City on Fire (1987)
6/10
This is not an action movie!
24 February 2006
Warning: Spoilers
CITY ON FIRE is not in the mold of A BETTER TOMORROW or FULL CONTACT. It's a drama about the emotional pressures an undercover police officer faces when he is ordered, against his better judgement, to infiltrate a gang of violent, gun-toting jewel robbers.

That Ko Chow (Chow Yun Fat) is having problems with his fiancée makes the situation all the more difficult for him. He's unable to explain why it is he can never keep a date with Hung (Carrie Ng) as only secrecy is keeping him alive. Even his fellow officers don't know he is really an undercover cop and pursue him relentlessly as they (rightly) suspect him of supplying arms to the robbers.

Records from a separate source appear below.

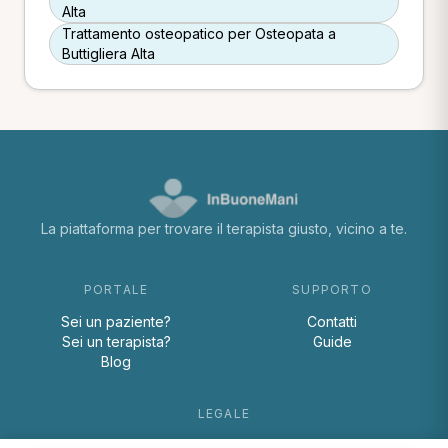
Alta
Trattamento osteopatico per Osteopata a
Buttigliera Alta
La piattaforma per trovare il terapista giusto, vicino a te.
PORTALE
SUPPORTO
Sei un paziente?
Contatti
Sei un terapista?
Guide
Blog
LEGALE
Termini e condizioni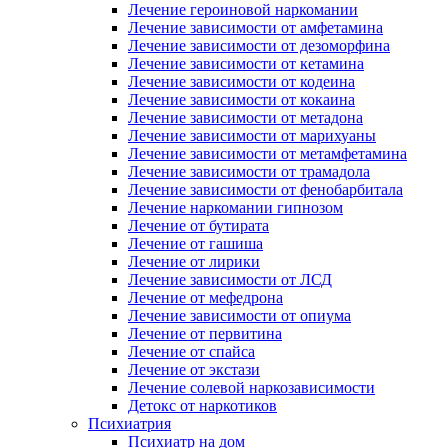
Лечение героиновой наркомании
Лечение зависимости от амфетамина
Лечение зависимости от дезоморфина
Лечение зависимости от кетамина
Лечение зависимости от кодеина
Лечение зависимости от кокаина
Лечение зависимости от метадона
Лечение зависимости от марихуаны
Лечение зависимости от метамфетамина
Лечение зависимости от трамадола
Лечение зависимости от фенобарбитала
Лечение наркомании гипнозом
Лечение от бутирата
Лечение от гашиша
Лечение от лирики
Лечение зависимости от ЛСД
Лечение от мефедрона
Лечение зависимости от опиума
Лечение от первитина
Лечение от спайса
Лечение от экстази
Лечение солевой наркозависимости
Детокс от наркотиков
Психиатрия
Психиатр на дом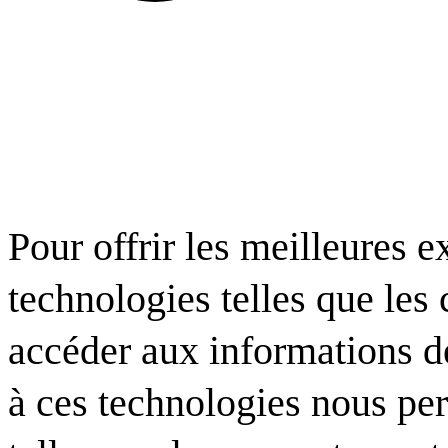
Pour offrir les meilleures e
technologies telles que les
accéder aux informations de
à ces technologies nous per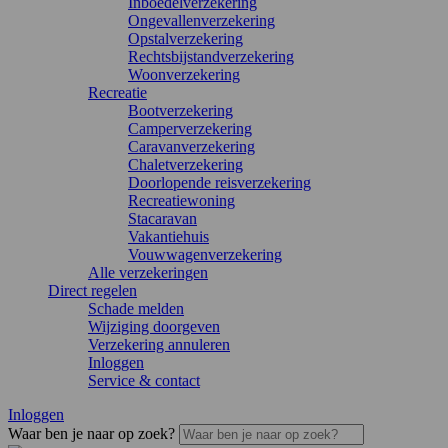
Inboedelverzekering
Ongevallenverzekering
Opstalverzekering
Rechtsbijstandverzekering
Woonverzekering
Recreatie
Bootverzekering
Camperverzekering
Caravanverzekering
Chaletverzekering
Doorlopende reisverzekering
Recreatiewoning
Stacaravan
Vakantiehuis
Vouwwagenverzekering
Alle verzekeringen
Direct regelen
Schade melden
Wijziging doorgeven
Verzekering annuleren
Inloggen
Service & contact
Inloggen
Waar ben je naar op zoek?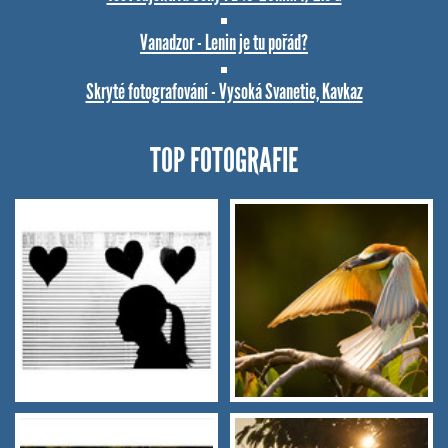
Vanadzor - Lenin je tu pořád?
Skryté fotografování - Vysoká Svanetie, Kavkaz
TOP FOTOGRAFIE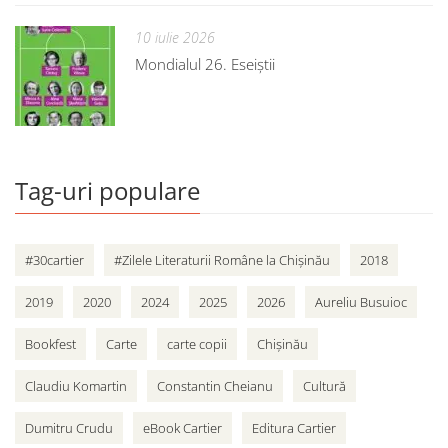
10 iulie 2026
Mondialul 26. Eseiștii
Tag-uri populare
#30cartier
#Zilele Literaturii Române la Chișinău
2018
2019
2020
2024
2025
2026
Aureliu Busuioc
Bookfest
Carte
carte copii
Chișinău
Claudiu Komartin
Constantin Cheianu
Cultură
Dumitru Crudu
eBook Cartier
Editura Cartier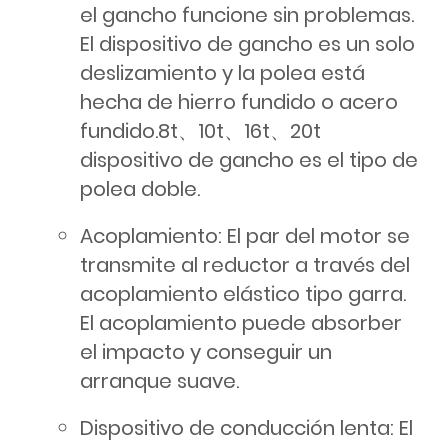
el gancho funcione sin problemas.
El dispositivo de gancho es un solo
deslizamiento y la polea está
hecha de hierro fundido o acero
fundido.8t、10t、16t、20t
dispositivo de gancho es el tipo de
polea doble.
Acoplamiento: El par del motor se
transmite al reductor a través del
acoplamiento elástico tipo garra.
El acoplamiento puede absorber
el impacto y conseguir un
arranque suave.
Dispositivo de conducción lenta: El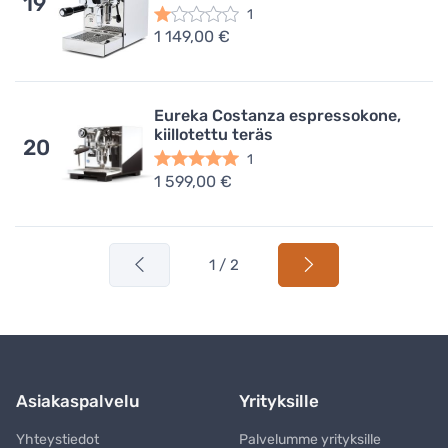
19
1
1 149,00 €
Eureka Costanza espressokone,
kiillotettu teräs
20
1
1 599,00 €
1 / 2
Asiakaspalvelu
Yrityksille
Yhteystiedot
Palvelumme yrityksille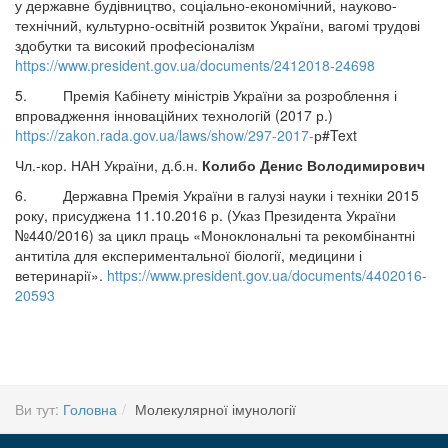
у державне будівництво, соціально-економічний, науково-
технічний, культурно-освітній розвиток України, вагомі трудові
здобутки та високий професіоналізм
https://www.president.gov.ua/documents/2412018-24698
5. Премія Кабінету міністрів України за розроблення і
впровадження інноваційних технологій (2017 р.)
https://zakon.rada.gov.ua/laws/show/297-2017-
р#Text
Чл.-кор. НАН України, д.б.н.
Колибо Денис Володимирович
6. Державна Премія України в галузі науки і техніки 2015
року, присуджена 11.10.2016 р. (Указ Президента України
№440/2016) за цикл праць «Моноклональні та рекомбінантні
антитіла для експериментальної біології, медицини і
ветеринарії».
https://www.president.gov.ua/documents/4402016-
20593
Ви тут:
Головна
Молекулярної імунології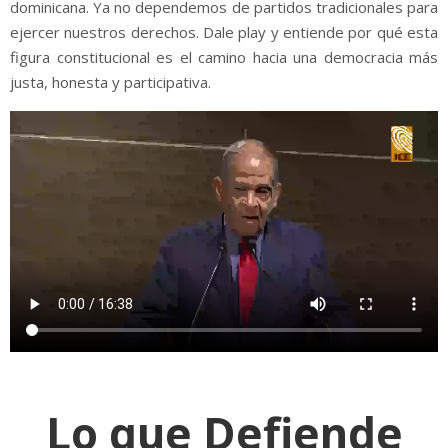
dominicana. Ya no dependemos de partidos tradicionales para
ejercer nuestros derechos. Dale play y entiende por qué esta
figura constitucional es el camino hacia una democracia más
justa, honesta y participativa.
Lo que Defiende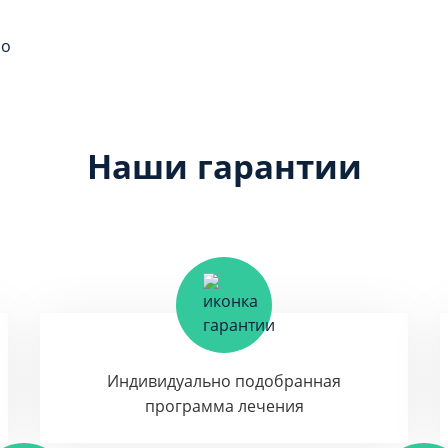
но
Наши гарантии
Индивидуально подобранная
программа лечения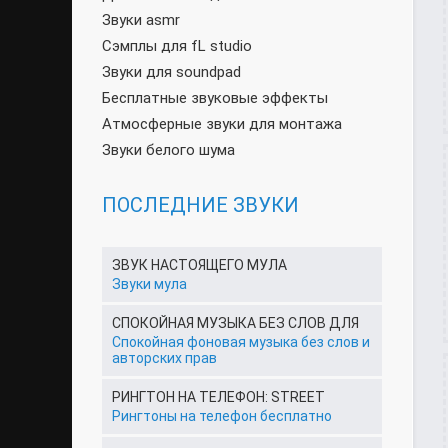
Звуки asmr
Сэмплы для fL studio
Звуки для soundpad
Бесплатные звуковые эффекты
Атмосферные звуки для монтажа
Звуки белого шума
ПОСЛЕДНИЕ ЗВУКИ
ЗВУК НАСТОЯЩЕГО МУЛА
Звуки мула
СПОКОЙНАЯ МУЗЫКА БЕЗ СЛОВ ДЛЯ
Спокойная фоновая музыка без слов и
авторских прав
РИНГТОН НА ТЕЛЕФОН: STREET
Рингтоны на телефон бесплатно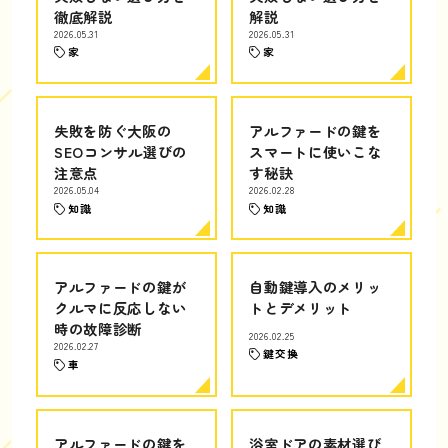
徹底解説
解説
2026.05.31
2026.05.31
家
家
失敗を防ぐ大阪の
アルファードの鍵を
SEOコンサル選びの
スマートに使いこな
注意点
す秘訣
2026.05.04
2026.02.28
知識
知識
アルファードの鍵が
自動鍵導入のメリッ
クルマに反応しない
トとデメリット
時の故障診断
2026.02.25
2026.02.27
鍵交換
車
アルファードの鍵を
浴室ドアの素材選び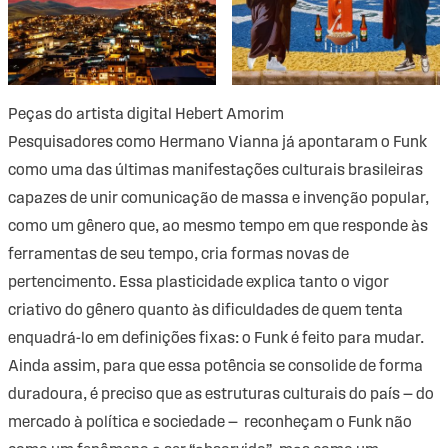
Peças do artista digital Hebert Amorim
Pesquisadores como Hermano Vianna já apontaram o Funk
como uma das últimas manifestações culturais brasileiras
capazes de unir comunicação de massa e invenção popular,
como um gênero que, ao mesmo tempo em que responde às
ferramentas de seu tempo, cria formas novas de
pertencimento. Essa plasticidade explica tanto o vigor
criativo do gênero quanto às dificuldades de quem tenta
enquadrá-lo em definições fixas: o Funk é feito para mudar.
Ainda assim, para que essa potência se consolide de forma
duradoura, é preciso que as estruturas culturais do país — do
mercado à política e sociedade — reconheçam o Funk não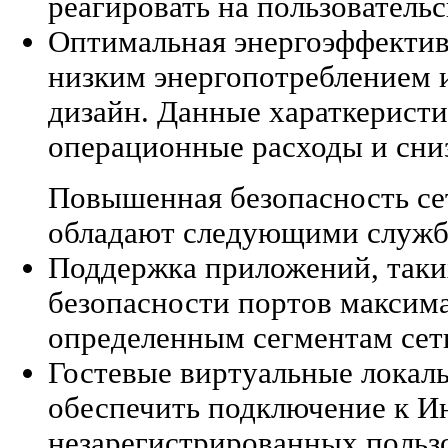
реагировать на пользовательс
Оптимальная энергоэффекти
низким энергопотреблением 
дизайн. Данные хараткерист
операционные расходы и сниз
Повышенная безопасность се
обладают следующими служб
Поддержка приложений, таких
безопасности портов максима
определенным сегментам сет
Гостевые виртуальные локал
обеспечить подключение к И
незарегистрированных пользо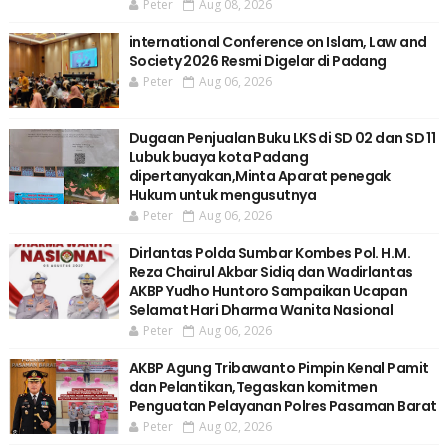
Peter
Aug 08, 2026
international Conference on Islam, Law and
Society 2026 Resmi Digelar di Padang
Peter
Aug 06, 2026
Dugaan Penjualan Buku LKS di SD 02 dan SD 11
Lubuk buaya kota Padang
dipertanyakan,Minta Aparat penegak
Hukum untuk mengusutnya
Peter
Aug 06, 2026
Dirlantas Polda Sumbar Kombes Pol. H.M.
Reza Chairul Akbar Sidiq dan Wadirlantas
AKBP Yudho Huntoro Sampaikan Ucapan
Selamat Hari Dharma Wanita Nasional
Peter
Aug 06, 2026
AKBP Agung Tribawanto Pimpin Kenal Pamit
dan Pelantikan,Tegaskan komitmen
Penguatan Pelayanan Polres Pasaman Barat
Peter
Aug 02, 2026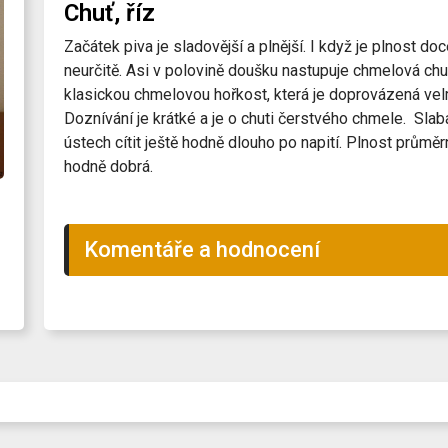
Chuť, říz
Začátek piva je sladovější a plnější. I když je plnost do
neurčitě. Asi v polovině doušku nastupuje chmelová ch
klasickou chmelovou hořkost, která je doprovázená velm
Doznívání je krátké a je o chuti čerstvého chmele. Sla
ústech cítit ještě hodně dlouho po napití. Plnost průměr
hodně dobrá.
Komentáře a hodnocení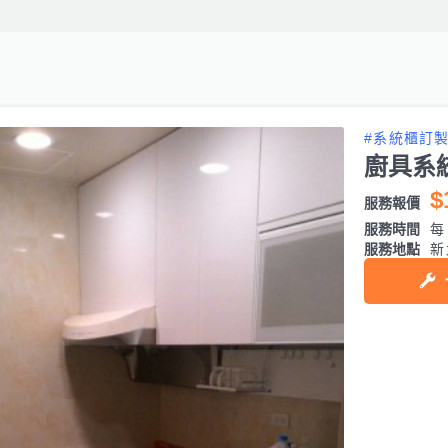
#系統櫃訂
廚具系
$
服務報價
服務時間
每日
服務地點
新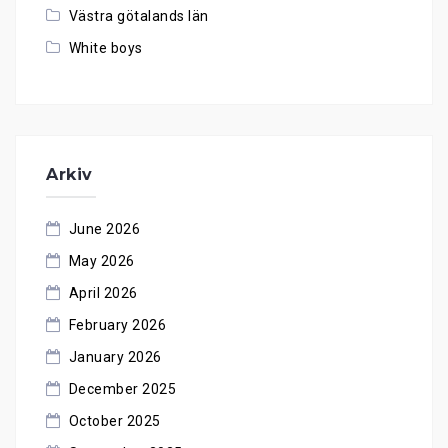
Västra götalands län
White boys
Arkiv
June 2026
May 2026
April 2026
February 2026
January 2026
December 2025
October 2025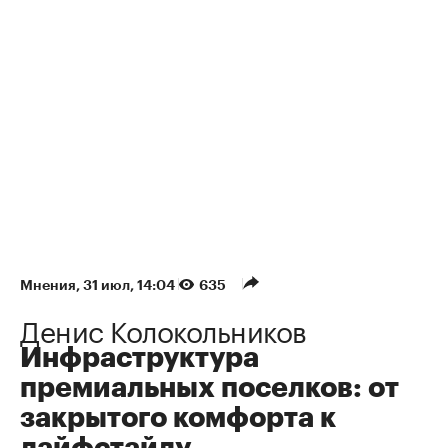
Мнения
⁠,
31 июл, 14:04
635
Денис Колокольников
Инфраструктура
премиальных поселков: от
закрытого комфорта к
лайфстайлу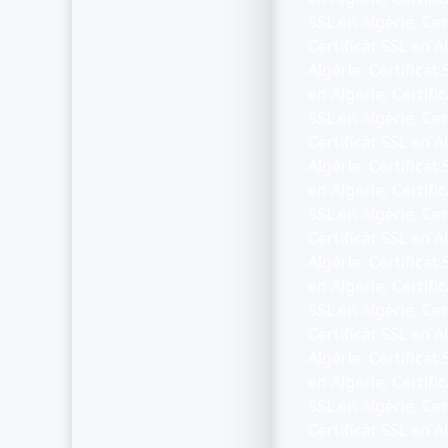
SSL en Algérie, Cert
Certificat SSL en Al
Algérie, Certificat 
en Algérie, Certific
SSL en Algérie, Cert
Certificat SSL en Al
Algérie, Certificat 
en Algérie, Certific
SSL en Algérie, Cert
Certificat SSL en Al
Algérie, Certificat 
en Algérie, Certific
SSL en Algérie, Cert
Certificat SSL en Al
Algérie, Certificat 
en Algérie, Certific
SSL en Algérie, Cert
Certificat SSL en Al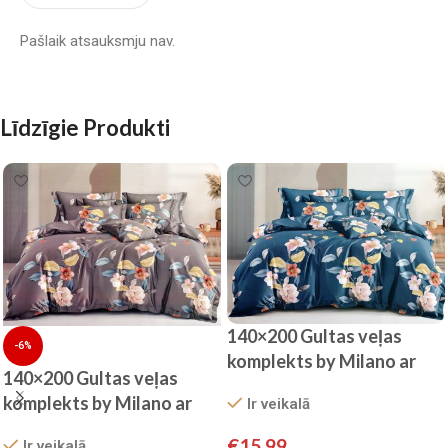
Pašlaik atsauksmju nav.
Līdzīgie Produkti
140×200 Gultas veļas
-6%
komplekts by Milano ar
140×200 Gultas veļas
palagu/ 100% KOKVILNA
komplekts by Milano ar
Ir veikalā
SATĪNS
palagu/ 100% KOKVILNA
€
15.99
Ir veikalā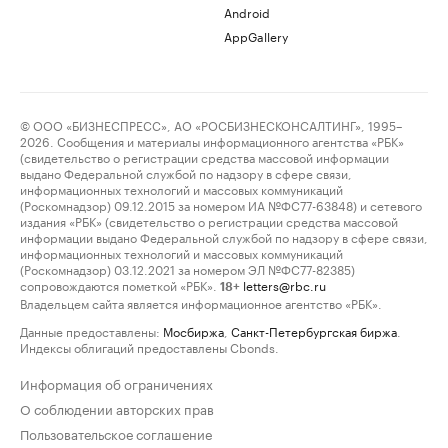
Android
AppGallery
© ООО «БИЗНЕСПРЕСС», АО «РОСБИЗНЕСКОНСАЛТИНГ», 1995–
2026. Сообщения и материалы информационного агентства «РБК»
(свидетельство о регистрации средства массовой информации
выдано Федеральной службой по надзору в сфере связи,
информационных технологий и массовых коммуникаций
(Роскомнадзор) 09.12.2015 за номером ИА №ФС77-63848) и сетевого
издания «РБК» (свидетельство о регистрации средства массовой
информации выдано Федеральной службой по надзору в сфере связи,
информационных технологий и массовых коммуникаций
(Роскомнадзор) 03.12.2021 за номером ЭЛ №ФС77-82385)
сопровождаются пометкой «РБК».
letters@rbc.ru
18+
Владельцем сайта является информационное агентство «РБК».
Данные предоставлены:
Мосбиржа
,
Санкт-Петербургская биржа
.
Индексы облигаций предоставлены Cbonds.
Информация об ограничениях
О соблюдении авторских прав
Пользовательское соглашение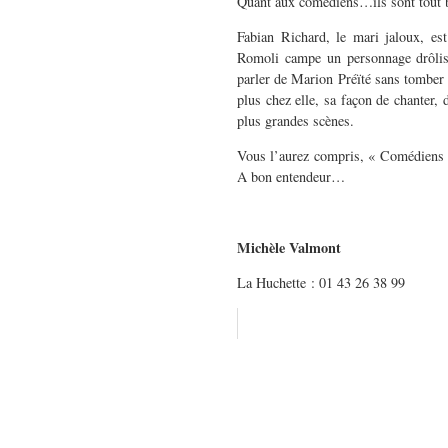
Quant aux comédiens…ils sont tout 
Fabian Richard, le mari jaloux, est
Romoli campe un personnage drôliss
parler de Marion Préïté sans tomber 
plus chez elle, sa façon de chanter,
plus grandes scènes.
Vous l’aurez compris, « Comédiens ! 
A bon entendeur…
Michèle Valmont
La Huchette : 01 43 26 38 99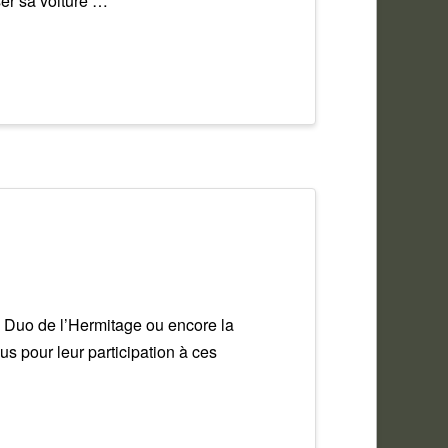
sser sa voiture …
Le Duo de l’Hermitage ou encore la
us pour leur participation à ces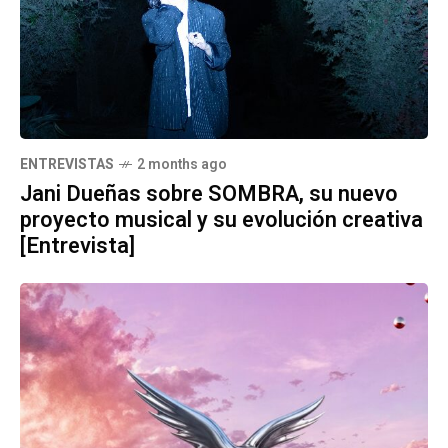
ENTREVISTAS
2 months ago
Jani Dueñas sobre SOMBRA, su nuevo
proyecto musical y su evolución creativa
[Entrevista]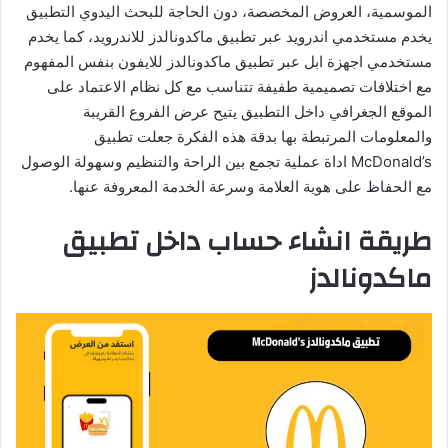
الموسمية، العروض المخصصة، دون الحاجة للبحث اليدوي التطبيق
يخدم مستخدمي اندرويد عبر تطبيق ماكدونالدز للاندرويد، كما يخدم
مستخدمي اجهزة ابل عبر تطبيق ماكدونالدز للايفون بنفس المفهوم
مع اختلافات تصميمية طفيفة تتناسب مع كل نظام الاعتماد على
الموقع الجغرافي داخل التطبيق يتيح عرض الفروع القريبة
والمعلومات المرتبطة بها بدقة هذه الفكرة جعلت تطبيق
McDonald’s اداة عملية تجمع بين الراحة والتنظيم وسهولة الوصول
مع الحفاظ على هوية العلامة وسرعة الخدمة المعروفة عنها.
طريقة انشاء حساب داخل تطبيق
ماكدونالدز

The negative points are that the drama between Ko Chow and Hung is never convincingly explored. Even if Ko Chow couldn't tell Hung that he was having meetings with the leader of the jewel thieves, he could at least tell her something. No wonder she leaves him for a sixty- year-old millionaire.

Also, Ko Chow's deep bond of friendship with Fu (Danny Lee) is a bit easily formed. It just doesn't convince that one conversation between them about their childhoods would make them so close that one would die for the other.

In this respect, the script construction of CITY ON FIRE is a little weak.

However, credit should be given to director/writer Ringo Lam for bringing the theme of misplaced loyalty to the undercover cop genre.

And though RESERVOIR DOGS is criticised here for stealing the core plot elements of CITY ON FIRE, it has to be said that the structure of Taratino's film is far superior to Lam's. But it would be nice to think Quentin had paid Ringo something for using his ideas.